The other night we visited a Catholic shrine decorated with Christmas lights, where people stroll and sip hot cocoa. At the center of the path stood a hill with a large cross, and beneath it a small cave holding a nativity scene.
“Let’s go see baby Jesus,” I said to my husband.
Mary knelt. Joseph leaned on his staff. Shepherds gazed downward. But the manger was empty.
A little boy beside us cried out, “Where’s the baby?”
Jesus was missing.
I found it oddly humorous—not only because I’m not Catholic and place little value on resin statues, but because of the question itself: who would steal baby Jesus, and why? Yet the image lingered. A missing Jesus. It struck me as a familiar story, one repeated throughout history—and in individual hearts.
I am doing the best I can. Life feels relentless. I am exhausted, angry, overwhelmed. I wake tired and discouraged, burdened by stress and disappointment. I want someone to see me, to kneel beside me, to show compassion and help me.
“Where is God?” I ask. “Where are you, Lord? Isn’t Jesus supposed to save?”
That is the promise of Christmas, after all: a Savior who sees us, who understands weakness, who is near. But I don’t feel saved. I feel lost—surrounded by uncertainty, walking a hard road, hearing voices that tell me I am alone.
Scripture tells us even Mary lost Jesus.
When he was twelve, Mary and Joseph traveled home from Jerusalem and only after days realized he was missing. They had assumed he was with them. Worn out by travel, distracted by responsibility, they lost sight of the Messiah.
Mary’s life was marked by movement—journeys to Elizabeth, to Bethlehem, to Egypt, back again, always traveling. I wonder how she felt when she realized Jesus was gone. Angry? Afraid? Overwhelmed? Did she feel accused or abandoned? She does speak with sharpness when she finds him: “Why have you treated us this way?”
We rarely allow Mary such human emotion, yet perhaps she too asked, “Where is God?”
I confess—I smiled when I realized this. Even Mary lost Jesus.
Caught in crowds and chaos, she journeyed on without him. And when she found him, she did not find the boy she left behind. She found a teacher, a rabbi, the Son of God—standing in his Father’s house. She left him her son; she found him her Savior.
This loss was necessary. It shifted her vision. She could never again see Jesus merely as her child.
That speaks to me.
I have loved Jesus, walked with him, held him close—and now he feels gone. We are told God never leaves us, yet Scripture tells a more complex story. God left Noah in the ark, Abraham in waiting, Moses in the wilderness. Jesus left his mother, and later his disciples. Why would we be exempt from seasons of absence?

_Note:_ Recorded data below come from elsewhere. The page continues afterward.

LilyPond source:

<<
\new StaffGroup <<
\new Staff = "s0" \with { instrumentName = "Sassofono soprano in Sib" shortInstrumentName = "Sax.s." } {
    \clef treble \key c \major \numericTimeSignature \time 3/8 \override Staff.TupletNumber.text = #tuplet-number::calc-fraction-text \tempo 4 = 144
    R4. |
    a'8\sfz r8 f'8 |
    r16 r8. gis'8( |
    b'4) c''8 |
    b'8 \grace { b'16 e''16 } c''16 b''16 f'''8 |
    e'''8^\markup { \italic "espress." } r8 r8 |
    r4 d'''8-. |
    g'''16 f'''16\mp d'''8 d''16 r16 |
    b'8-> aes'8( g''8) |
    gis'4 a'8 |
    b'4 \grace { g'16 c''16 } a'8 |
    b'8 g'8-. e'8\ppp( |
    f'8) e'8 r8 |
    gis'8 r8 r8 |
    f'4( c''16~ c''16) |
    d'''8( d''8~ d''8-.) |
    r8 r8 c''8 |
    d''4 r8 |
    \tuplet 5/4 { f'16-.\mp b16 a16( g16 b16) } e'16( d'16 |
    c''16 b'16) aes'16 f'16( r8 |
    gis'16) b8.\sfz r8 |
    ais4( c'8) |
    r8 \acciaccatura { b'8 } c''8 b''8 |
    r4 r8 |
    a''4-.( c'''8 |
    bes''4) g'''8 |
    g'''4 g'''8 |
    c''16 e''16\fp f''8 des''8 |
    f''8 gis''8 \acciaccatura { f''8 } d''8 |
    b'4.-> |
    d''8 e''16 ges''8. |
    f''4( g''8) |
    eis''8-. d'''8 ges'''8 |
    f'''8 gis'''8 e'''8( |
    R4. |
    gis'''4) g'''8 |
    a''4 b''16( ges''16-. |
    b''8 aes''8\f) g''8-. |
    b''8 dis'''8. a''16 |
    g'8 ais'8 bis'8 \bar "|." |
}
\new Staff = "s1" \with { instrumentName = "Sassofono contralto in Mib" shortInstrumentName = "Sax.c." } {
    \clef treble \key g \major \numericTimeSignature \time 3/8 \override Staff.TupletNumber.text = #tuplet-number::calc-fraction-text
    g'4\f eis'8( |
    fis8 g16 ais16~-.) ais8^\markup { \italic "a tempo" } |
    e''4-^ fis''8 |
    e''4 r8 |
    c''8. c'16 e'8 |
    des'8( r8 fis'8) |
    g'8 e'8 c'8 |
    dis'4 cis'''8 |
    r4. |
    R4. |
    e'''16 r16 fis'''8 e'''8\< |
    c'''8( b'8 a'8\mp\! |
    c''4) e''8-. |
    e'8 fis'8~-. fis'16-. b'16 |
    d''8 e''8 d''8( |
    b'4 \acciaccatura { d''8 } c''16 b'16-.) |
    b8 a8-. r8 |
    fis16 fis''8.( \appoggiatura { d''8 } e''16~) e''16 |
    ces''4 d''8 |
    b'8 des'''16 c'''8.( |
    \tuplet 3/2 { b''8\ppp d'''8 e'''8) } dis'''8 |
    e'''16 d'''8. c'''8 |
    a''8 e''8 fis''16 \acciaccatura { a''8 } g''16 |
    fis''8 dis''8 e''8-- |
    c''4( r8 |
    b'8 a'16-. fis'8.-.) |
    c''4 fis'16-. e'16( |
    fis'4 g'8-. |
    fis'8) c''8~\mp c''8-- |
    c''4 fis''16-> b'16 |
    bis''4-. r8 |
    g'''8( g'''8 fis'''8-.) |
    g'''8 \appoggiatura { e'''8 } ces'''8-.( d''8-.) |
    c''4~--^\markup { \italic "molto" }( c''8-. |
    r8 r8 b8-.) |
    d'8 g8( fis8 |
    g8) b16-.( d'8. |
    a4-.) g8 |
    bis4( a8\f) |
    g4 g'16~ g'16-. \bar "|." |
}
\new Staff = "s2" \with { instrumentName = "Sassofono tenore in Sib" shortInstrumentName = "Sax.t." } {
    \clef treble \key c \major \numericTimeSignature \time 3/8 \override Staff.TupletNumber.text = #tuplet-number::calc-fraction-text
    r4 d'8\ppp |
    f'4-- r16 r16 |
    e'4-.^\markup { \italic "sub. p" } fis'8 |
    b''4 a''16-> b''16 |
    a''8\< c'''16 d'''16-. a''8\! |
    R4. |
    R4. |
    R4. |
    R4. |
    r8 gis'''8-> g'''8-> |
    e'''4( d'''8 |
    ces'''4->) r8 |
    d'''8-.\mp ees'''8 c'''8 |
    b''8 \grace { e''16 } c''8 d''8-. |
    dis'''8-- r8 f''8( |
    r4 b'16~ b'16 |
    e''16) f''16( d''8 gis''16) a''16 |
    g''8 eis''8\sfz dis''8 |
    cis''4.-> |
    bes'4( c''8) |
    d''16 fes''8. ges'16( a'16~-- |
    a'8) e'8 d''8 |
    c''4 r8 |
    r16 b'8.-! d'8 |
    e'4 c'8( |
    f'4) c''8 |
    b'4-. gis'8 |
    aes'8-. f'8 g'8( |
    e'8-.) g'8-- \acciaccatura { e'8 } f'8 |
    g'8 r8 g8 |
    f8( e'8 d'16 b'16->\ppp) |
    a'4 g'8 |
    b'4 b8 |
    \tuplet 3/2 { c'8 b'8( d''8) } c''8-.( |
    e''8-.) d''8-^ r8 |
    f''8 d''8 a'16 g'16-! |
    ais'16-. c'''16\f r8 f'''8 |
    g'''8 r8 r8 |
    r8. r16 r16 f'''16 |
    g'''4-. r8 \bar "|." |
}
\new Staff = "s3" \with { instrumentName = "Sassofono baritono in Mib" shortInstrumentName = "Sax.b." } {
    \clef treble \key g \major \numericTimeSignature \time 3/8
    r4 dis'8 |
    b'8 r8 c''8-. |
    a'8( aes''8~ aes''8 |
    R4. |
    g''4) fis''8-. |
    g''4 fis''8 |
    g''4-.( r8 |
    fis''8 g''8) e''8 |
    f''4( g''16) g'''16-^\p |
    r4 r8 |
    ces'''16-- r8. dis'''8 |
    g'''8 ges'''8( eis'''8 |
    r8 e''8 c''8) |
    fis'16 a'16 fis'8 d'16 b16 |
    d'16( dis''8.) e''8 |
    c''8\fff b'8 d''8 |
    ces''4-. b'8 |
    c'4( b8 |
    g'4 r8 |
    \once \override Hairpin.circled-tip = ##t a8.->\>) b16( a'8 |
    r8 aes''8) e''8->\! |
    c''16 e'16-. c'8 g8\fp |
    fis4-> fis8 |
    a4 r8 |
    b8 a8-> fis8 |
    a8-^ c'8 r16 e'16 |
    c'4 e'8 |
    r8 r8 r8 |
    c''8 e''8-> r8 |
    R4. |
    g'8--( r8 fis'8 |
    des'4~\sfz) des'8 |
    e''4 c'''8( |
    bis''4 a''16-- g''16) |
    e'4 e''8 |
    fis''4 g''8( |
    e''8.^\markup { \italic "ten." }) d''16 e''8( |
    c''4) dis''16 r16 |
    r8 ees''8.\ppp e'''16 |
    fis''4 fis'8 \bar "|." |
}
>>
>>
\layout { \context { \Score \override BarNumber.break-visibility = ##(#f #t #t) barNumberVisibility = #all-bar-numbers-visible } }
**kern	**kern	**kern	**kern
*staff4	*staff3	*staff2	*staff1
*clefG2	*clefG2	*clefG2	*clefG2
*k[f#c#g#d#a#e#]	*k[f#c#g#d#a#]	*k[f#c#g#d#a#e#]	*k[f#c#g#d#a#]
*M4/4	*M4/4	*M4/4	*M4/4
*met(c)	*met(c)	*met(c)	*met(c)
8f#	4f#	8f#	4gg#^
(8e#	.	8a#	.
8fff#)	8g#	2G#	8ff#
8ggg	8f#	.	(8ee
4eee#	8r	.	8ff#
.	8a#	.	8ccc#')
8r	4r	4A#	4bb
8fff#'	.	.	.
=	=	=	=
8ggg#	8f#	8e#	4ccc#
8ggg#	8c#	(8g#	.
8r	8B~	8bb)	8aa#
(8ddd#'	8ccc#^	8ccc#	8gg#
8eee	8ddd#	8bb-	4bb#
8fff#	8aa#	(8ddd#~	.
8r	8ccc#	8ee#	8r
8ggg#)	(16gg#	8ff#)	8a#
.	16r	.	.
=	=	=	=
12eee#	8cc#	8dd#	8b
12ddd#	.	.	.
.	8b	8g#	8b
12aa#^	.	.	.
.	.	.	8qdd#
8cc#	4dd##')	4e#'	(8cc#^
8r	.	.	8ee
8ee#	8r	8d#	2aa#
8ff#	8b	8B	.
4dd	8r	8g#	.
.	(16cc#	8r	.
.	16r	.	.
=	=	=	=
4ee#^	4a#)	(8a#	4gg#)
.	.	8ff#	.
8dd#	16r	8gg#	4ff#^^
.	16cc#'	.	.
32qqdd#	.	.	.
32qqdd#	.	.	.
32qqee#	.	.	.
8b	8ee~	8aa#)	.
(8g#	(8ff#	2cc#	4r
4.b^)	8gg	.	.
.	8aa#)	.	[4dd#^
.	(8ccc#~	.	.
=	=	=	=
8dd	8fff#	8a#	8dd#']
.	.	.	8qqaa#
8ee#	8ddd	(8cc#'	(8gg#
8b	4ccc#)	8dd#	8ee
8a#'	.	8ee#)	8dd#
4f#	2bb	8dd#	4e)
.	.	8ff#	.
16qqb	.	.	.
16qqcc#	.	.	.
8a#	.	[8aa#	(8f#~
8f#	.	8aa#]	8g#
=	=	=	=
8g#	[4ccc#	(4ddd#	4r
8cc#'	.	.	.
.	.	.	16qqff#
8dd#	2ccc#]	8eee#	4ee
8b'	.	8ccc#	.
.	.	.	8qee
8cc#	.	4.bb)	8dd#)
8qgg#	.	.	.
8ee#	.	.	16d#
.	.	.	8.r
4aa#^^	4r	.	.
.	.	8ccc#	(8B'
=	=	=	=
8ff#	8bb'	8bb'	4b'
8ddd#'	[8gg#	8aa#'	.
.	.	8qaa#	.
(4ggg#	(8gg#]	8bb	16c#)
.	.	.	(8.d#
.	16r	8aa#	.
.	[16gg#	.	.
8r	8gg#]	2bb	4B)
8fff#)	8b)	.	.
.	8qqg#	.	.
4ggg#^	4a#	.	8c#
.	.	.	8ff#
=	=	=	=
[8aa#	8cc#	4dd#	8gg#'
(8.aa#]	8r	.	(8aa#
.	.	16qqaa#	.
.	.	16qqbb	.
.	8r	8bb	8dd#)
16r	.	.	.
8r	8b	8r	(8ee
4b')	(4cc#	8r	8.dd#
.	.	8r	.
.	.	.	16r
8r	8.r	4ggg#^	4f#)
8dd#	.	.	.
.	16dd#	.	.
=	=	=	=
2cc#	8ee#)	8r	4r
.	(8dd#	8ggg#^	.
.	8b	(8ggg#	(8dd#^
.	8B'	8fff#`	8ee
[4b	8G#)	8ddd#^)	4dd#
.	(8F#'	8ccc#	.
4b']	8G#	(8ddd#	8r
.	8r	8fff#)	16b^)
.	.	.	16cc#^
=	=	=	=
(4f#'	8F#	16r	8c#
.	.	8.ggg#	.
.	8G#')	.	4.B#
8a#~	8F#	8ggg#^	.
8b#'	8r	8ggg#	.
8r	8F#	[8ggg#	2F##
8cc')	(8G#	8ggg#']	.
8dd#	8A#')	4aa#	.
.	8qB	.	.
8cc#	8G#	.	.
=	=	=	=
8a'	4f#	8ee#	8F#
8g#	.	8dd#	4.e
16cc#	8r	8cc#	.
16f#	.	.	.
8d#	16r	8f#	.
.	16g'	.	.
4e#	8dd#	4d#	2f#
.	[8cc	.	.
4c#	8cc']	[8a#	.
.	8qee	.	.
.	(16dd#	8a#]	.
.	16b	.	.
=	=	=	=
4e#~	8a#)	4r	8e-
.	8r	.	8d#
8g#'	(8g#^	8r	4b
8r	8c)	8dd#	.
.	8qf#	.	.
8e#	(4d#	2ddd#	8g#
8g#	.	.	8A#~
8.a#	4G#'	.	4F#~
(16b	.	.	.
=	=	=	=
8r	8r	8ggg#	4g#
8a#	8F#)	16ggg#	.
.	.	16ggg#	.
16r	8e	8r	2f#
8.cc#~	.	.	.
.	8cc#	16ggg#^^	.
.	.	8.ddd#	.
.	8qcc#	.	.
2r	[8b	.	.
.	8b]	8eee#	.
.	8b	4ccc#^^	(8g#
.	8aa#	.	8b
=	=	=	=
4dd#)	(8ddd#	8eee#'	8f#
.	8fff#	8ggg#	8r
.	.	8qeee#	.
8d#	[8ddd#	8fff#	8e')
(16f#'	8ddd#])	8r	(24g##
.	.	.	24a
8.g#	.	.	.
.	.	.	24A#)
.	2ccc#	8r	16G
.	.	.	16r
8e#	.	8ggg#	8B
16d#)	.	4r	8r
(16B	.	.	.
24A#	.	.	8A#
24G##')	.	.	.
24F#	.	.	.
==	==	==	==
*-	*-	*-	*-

Perhaps this leaving is part of faith. Christ first comes to us gently, like a child we keep close. And then, for a time, he withdraws—so that we must search for him as he once searched for us.
Especially in Advent, when Jesus is endlessly returned to the manger—small, helpless, safe—I wonder if we are meant to notice what is missing. He is no longer a baby. He is not even merely the man on the cross. We must go back to the Father’s house to find him anew: the Bridegroom, the Word made flesh, the Lion of Judah, the King of Kings.
We all lose Jesus at times—even the most devoted. And thank God we do. Because when we go back and search, we do not find the Jesus we once knew, but the Jesus we have not yet known.